To cool the air from your room it would be most efficient to use an 8" heat exchanger, even better would be to use two 8" heat exchangers piggy-backed for greater surface area which equates to more efficient cooling via heat exchange.

Did you write that you have a rez? A rez for what? And you wrote the water stays at 30-40'F? Do you use a chiller to keep it so cold?

If you already have a water chiller cooled rez that you can use, then you may be good to go. Just buy at least one 8" (or 6") heat exchanger; but two would be better. You can piggy-back the two heat exchangers so you only need to buy/use one fan for both heat exchangers.

If you use two piggy-backed heat exchangers then all you do is use the outlet hose from the 1st heat exchanger as the inlet hose for the 2nd heat exchanger, and the outlet hose from the 2nd heat exchanger goes back to the rez.
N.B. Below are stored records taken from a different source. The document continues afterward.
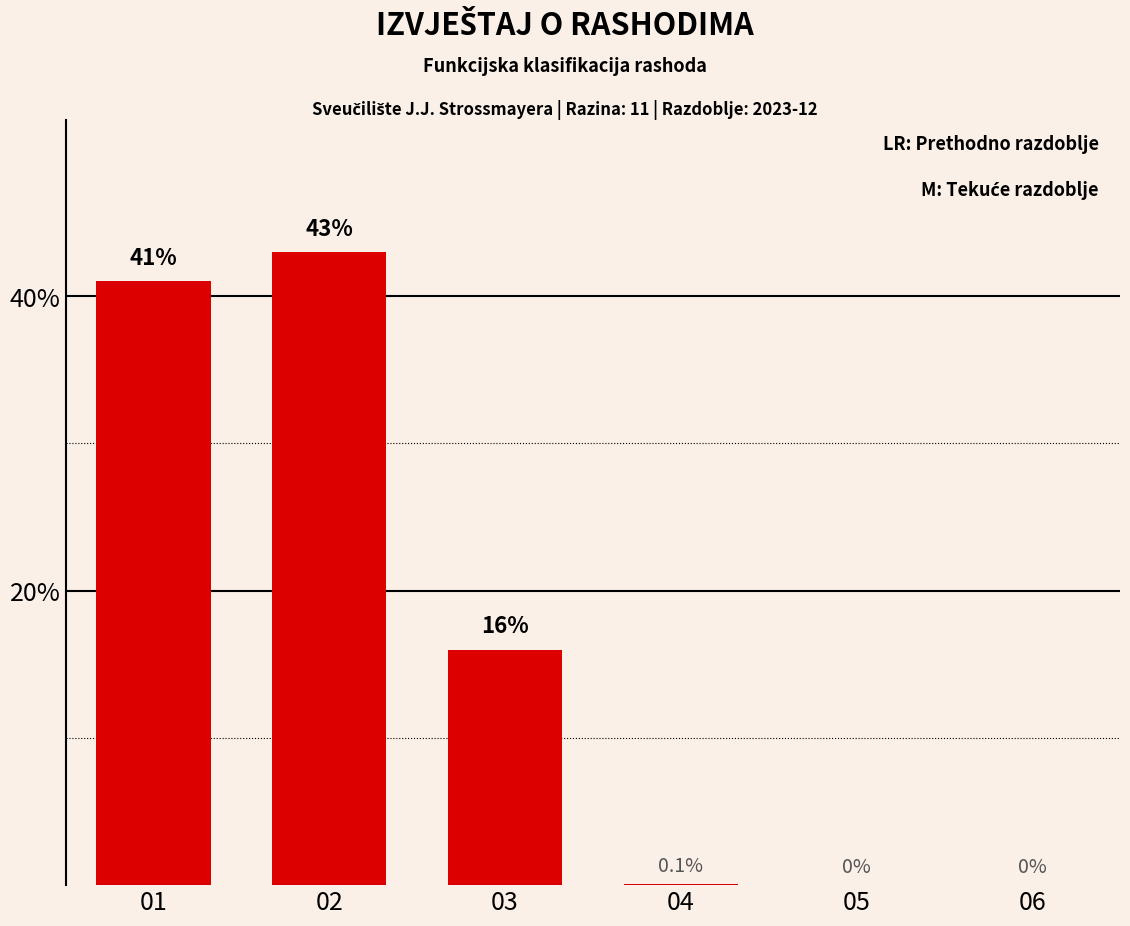

At which label does the data first exceed 16?

01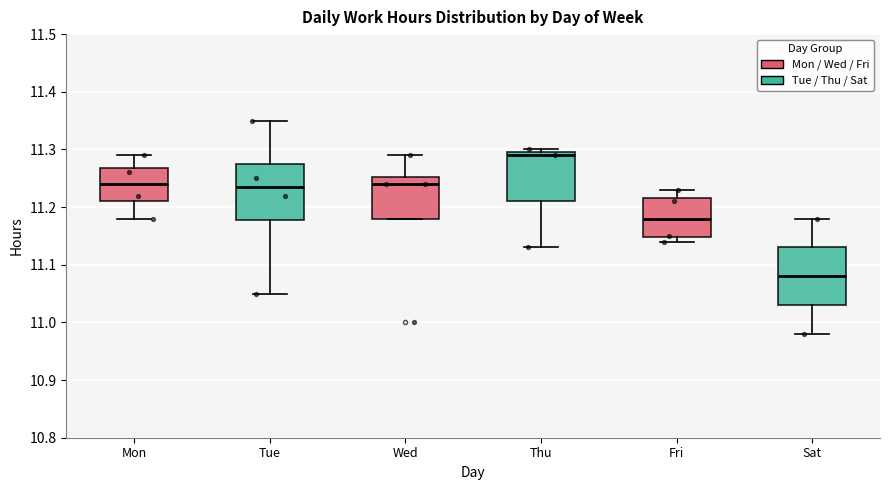

Reading left to right, read every box against the y-axis: the position of its median line, the range the box covers, and the ends of its whiskers. The values are not printed on the chart, so give them approximately, as read against the axis.

Mon: median 11.24, box 11.21 to 11.27, whiskers 11.18 to 11.29
Tue: median 11.24, box 11.18 to 11.28, whiskers 11.05 to 11.35
Wed: median 11.24, box 11.18 to 11.25, whiskers 11.18 to 11.29
Thu: median 11.29, box 11.21 to 11.30, whiskers 11.13 to 11.30 (just above the box's upper edge)
Fri: median 11.18, box 11.15 to 11.22, whiskers 11.14 to 11.23
Sat: median 11.08, box 11.03 to 11.13, whiskers 10.98 to 11.18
Using two piggy-backed heat exchangers is not only better for greater surface area for cooling (i.e., heat exchange), but also will help prevent condensation on the heat exchangers due to how cold your rez water is. If you used only one heat exchanger with 30-40'F water in 75-80'F room I bet you would get condensation...
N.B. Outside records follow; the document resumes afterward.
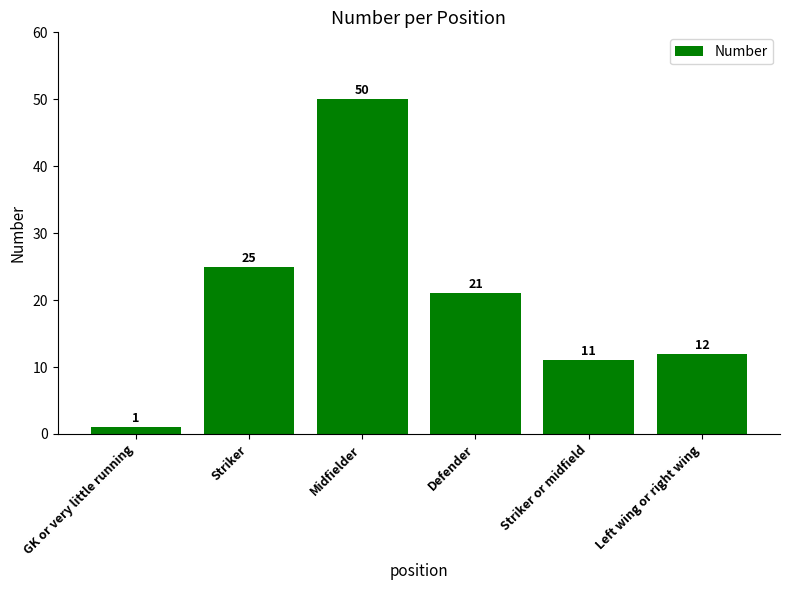

Which label corresponds to the largest value in the chart?

Midfielder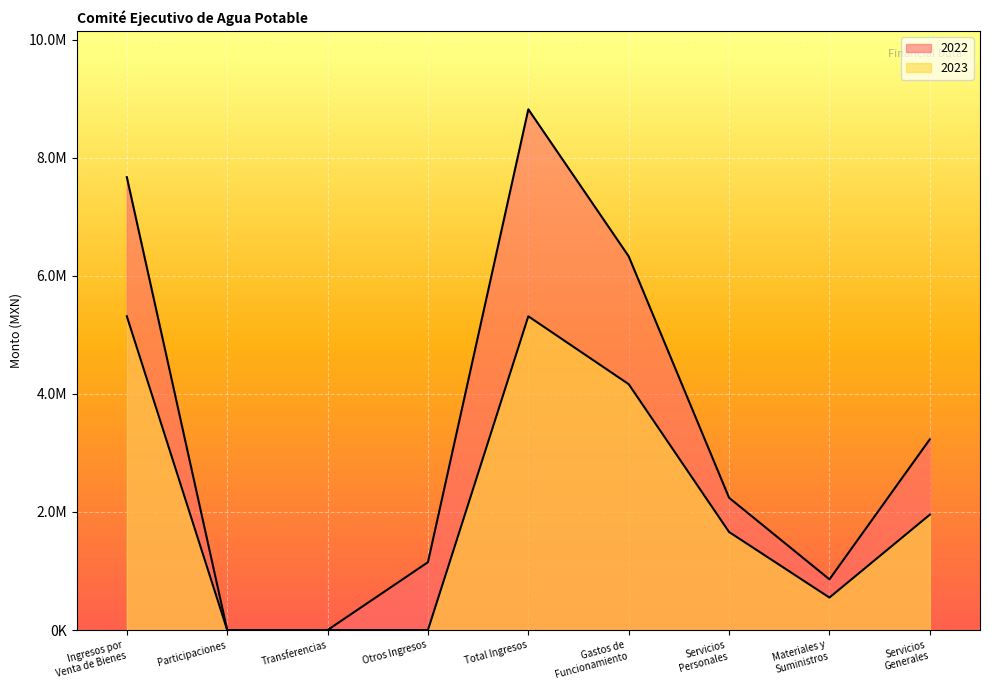

What is the value of the 2023 point at the 6th from the left?

4164757.2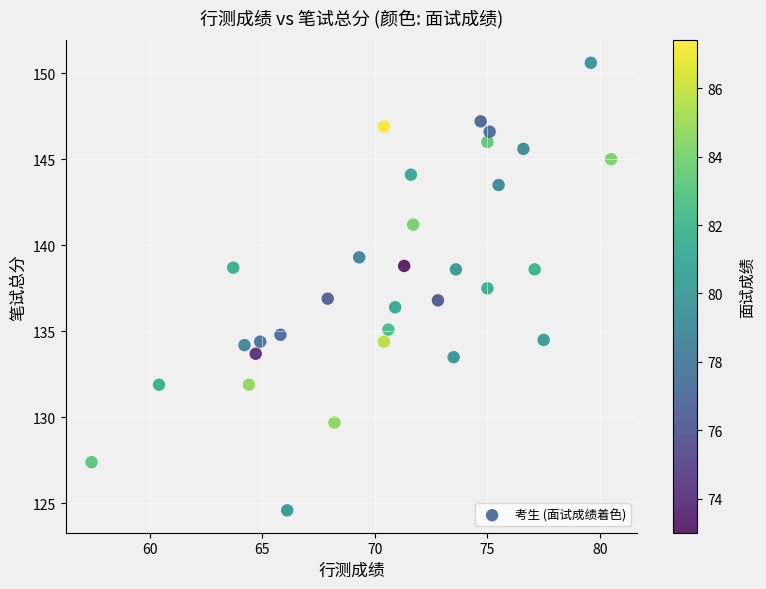

What is the range of X values (max minus min)?

23.1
If you use a water chiller to cool your rez already what is its rated BTU?
 

sunnydog

Drip King
Veteran
DIY

DIY

You can make this type of thing real easy.....
It is really just a radiator/ heater core from a small car, box it in and you're ready to go! It will de- humidify, also, so provide for condensate runoff.

I have a thread on how I did this many many years ago.

But, depending on the cost, may not be worth it, unless you got the parts lying around.

SD:tiphat:
 

vaped

Active member
Think of something radical. Im thinking of running several heat exchangers of geocooled rezes . If I take 55 gallon drums bury them like 6 feet deep with a pump and drain tube how much heat would the ground take out of my water. If the pumps only kicked on when my lights did at night that would give my res time to cool back off to 54 deg. the average temp under 6 foot of soil in my area. It shure would give my air conditioners a break. I have also seen great room heat exchangers made by strapping box fans to car radiators. any input on my ideas is well apreciated.